*Text provided*.
────────

You are viewing a plain text version of this content. The canonical link for it is here.
Posted to dev@nutch.apache.org by Jay Pound <we...@poundwebhosting.com> on 2005/08/11 22:49:29 UTC

page ranking weights

at which step does nutch figure out the weight of each page, the updatedb
step? or the index step?
Thanks,
-Jay



Re: page ranking weights

Posted by Ken Krugler <kk...@transpac.com>.
>also how does it keep track of incoming links globally on these pages, if
>the weight is determined by # of incoming links then there would have to be
>somewhere it keeps track so when you split your indexes it can still have an
>accurate value for the distributed search?

The WebDB keeps track of this info. It's not in the segments/indexes.

>  > at which step does nutch figure out the weight of each page, the updatedb
>  > step? or the index step?

The updatedb step.

In UpdateDatabaseTool.java's PageContentChanged() method, first all 
of the outlink URLs are harvested from the fetched page. Then a score 
is calculated for each of the pages referenced by these outlink URLs, 
based on the score of the fetched page, multiplied by either the 
internal or external link weight (from Nutch config XML data, both 
1.0 by default), depending on whether the URL is in the same domain 
as the fetched page.

When you inject URLs, there is no referring page, so it arbitrarily 
uses the db.score.injected value (1.0 by default).

So if you leave everything set to default values, and don't perform 
link analysis, I think every page will wind up with a score of 1.0.

-- Ken
-- 
Ken Krugler
TransPac Software, Inc.
<http://www.transpac.com>
+1 530-470-9200

Re: page ranking weights

Posted by Piotr Kosiorowski <pk...@gmail.com>.
Boost for the page maybe calculated in few different ways (and in few 
different places in nutch):
1) PageRank based score
	- calculated by "nutch analyze" command based on WebDB
	- during fetchlist generation scores from WebDB are stored in segment
	- indexing phase uses score to set the boost for a page
2) based on number of incoming links
	- during fetchlist generation inlinks are stored in segment
	- during indexing number of inlinks is read from segment and used in 
boost calculation

There is a separate command (updatesegs) to update score and inlink 
information in existing segments.

────────

Write what comes next in the Nutch mailing-list thread about page ranking weights, picking up after its last sentence. The material after this comes from a separate source.

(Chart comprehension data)
────────

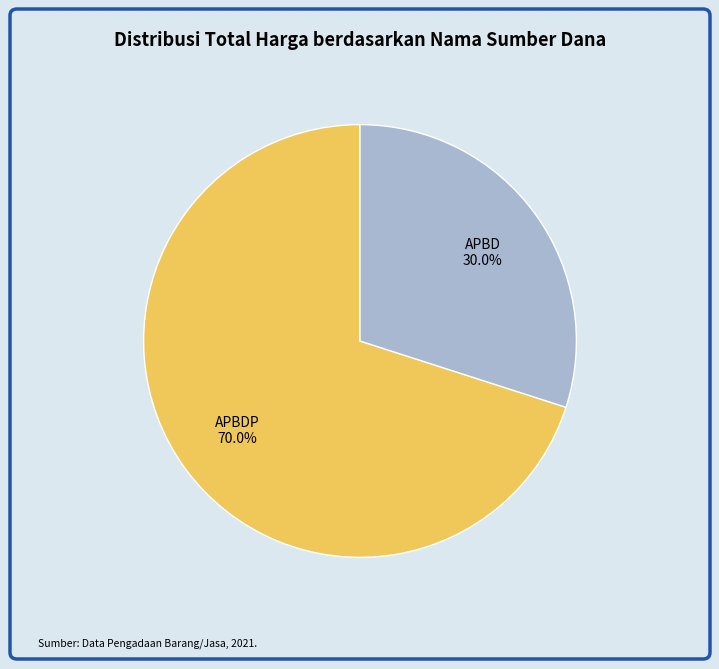

Is there a majority slice in this chart?

Yes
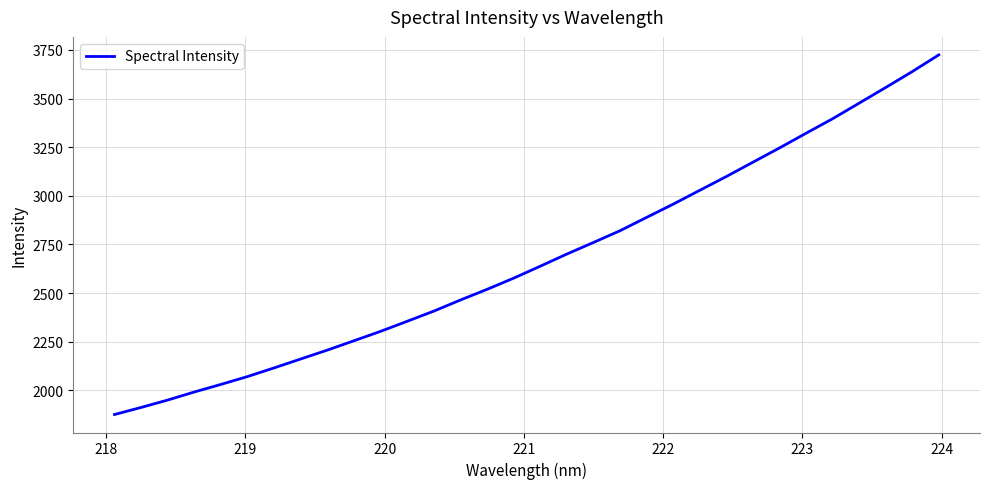

What is the minimum value shown in the chart?

1875.4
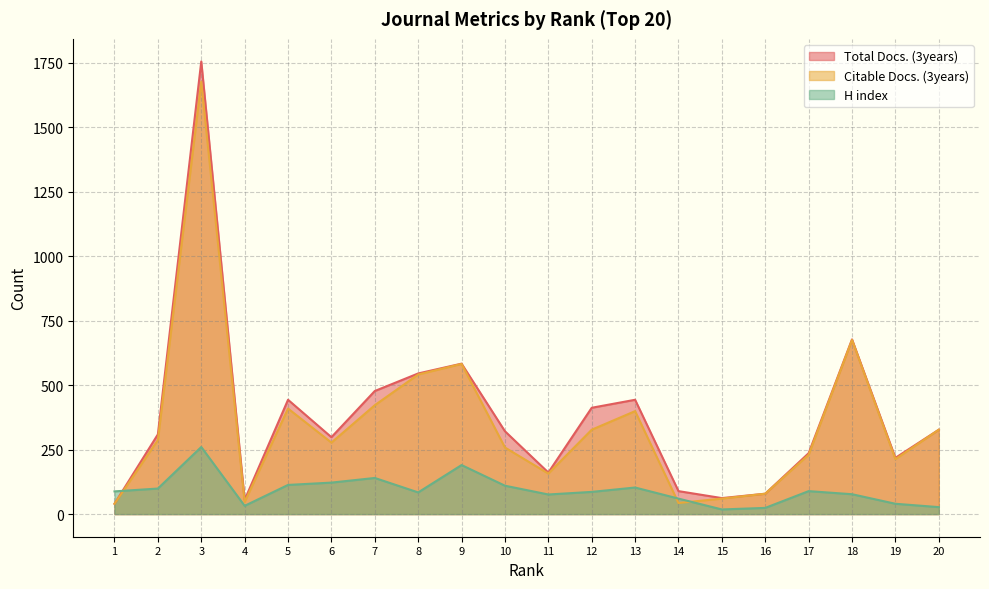

What is the difference between the H index values at 16 and 1?

64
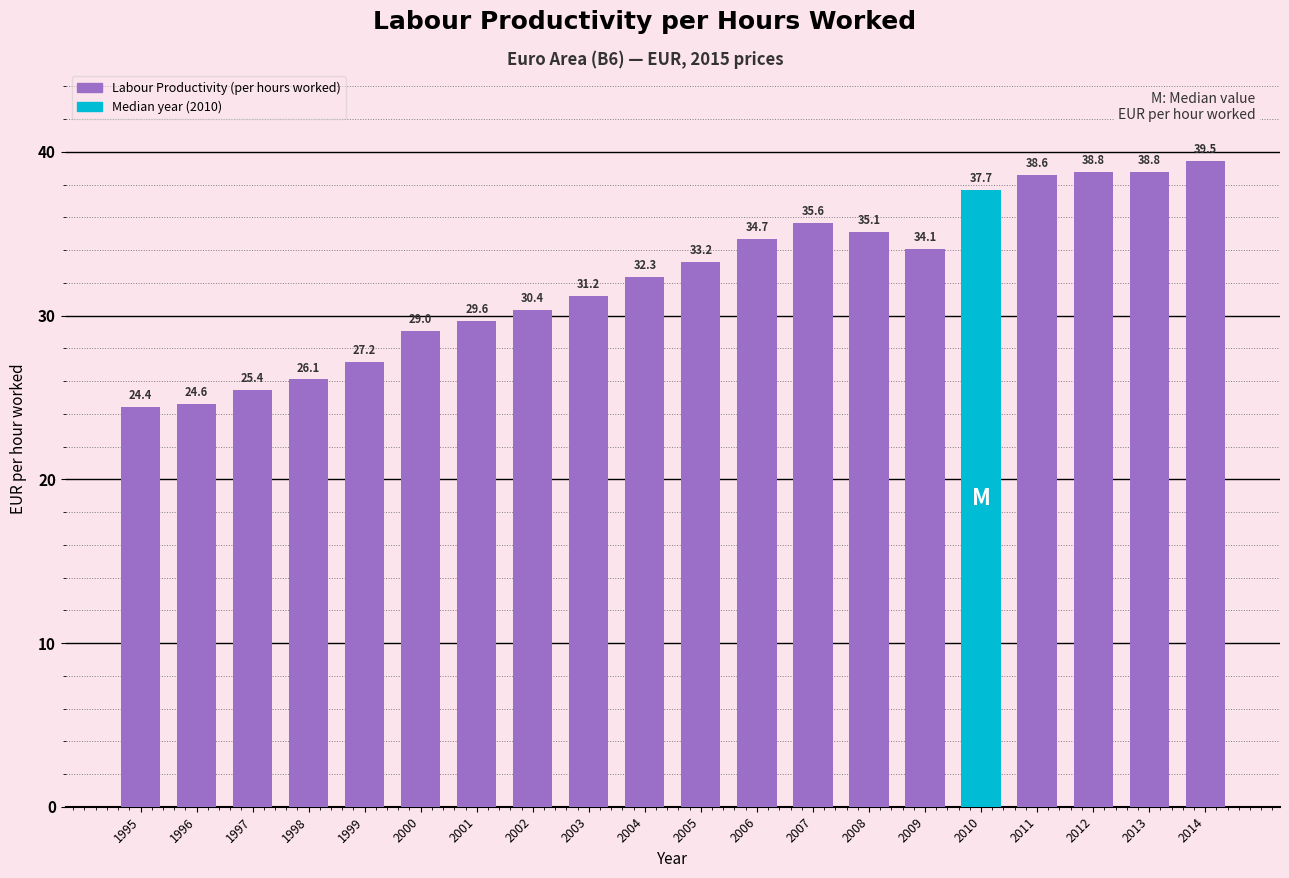

What is the ratio of the value at 2008 to the value at 1999?

1.3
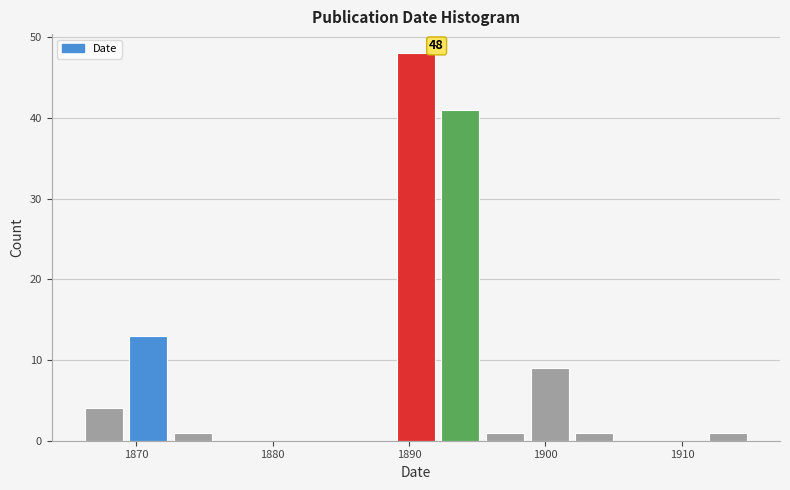

Around what value on the x-axis is the tallest bar? Give the approximate position of its centre, as read against the axis.

1891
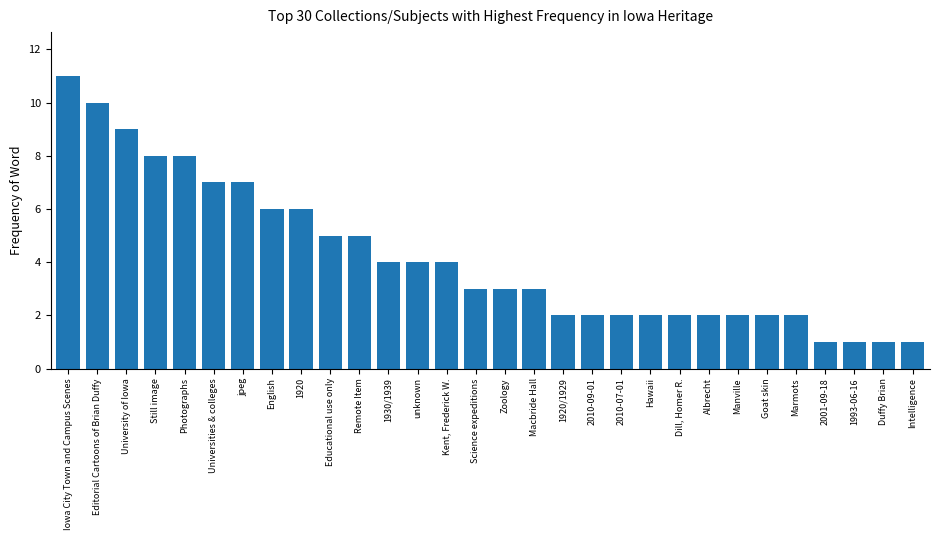

What is the greatest value displayed?

11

────────

*Expected answer*.
Regards
Piotr

Jay Pound wrote:
> also how does it keep track of incoming links globally on these pages, if
> the weight is determined by # of incoming links then there would have to be
> somewhere it keeps track so when you split your indexes it can still have an
> accurate value for the distributed search?
> -J
> ----- Original Message ----- 
> From: "Jay Pound" <we...@poundwebhosting.com>
> To: <nu...@lucene.apache.org>
> Sent: Thursday, August 11, 2005 4:49 PM
> Subject: page ranking weights
> 
> 
> 
>>at which step does nutch figure out the weight of each page, the updatedb
>>step? or the index step?
>>Thanks,
>>-Jay
>>
>>
>>
> 
> 
> 
> 


Re: page ranking weights

Posted by Jay Pound <we...@poundwebhosting.com>.
also how does it keep track of incoming links globally on these pages, if
the weight is determined by # of incoming links then there would have to be
somewhere it keeps track so when you split your indexes it can still have an
accurate value for the distributed search?
-J
----- Original Message ----- 
From: "Jay Pound" <we...@poundwebhosting.com>
To: <nu...@lucene.apache.org>
Sent: Thursday, August 11, 2005 4:49 PM
Subject: page ranking weights


> at which step does nutch figure out the weight of each page, the updatedb
> step? or the index step?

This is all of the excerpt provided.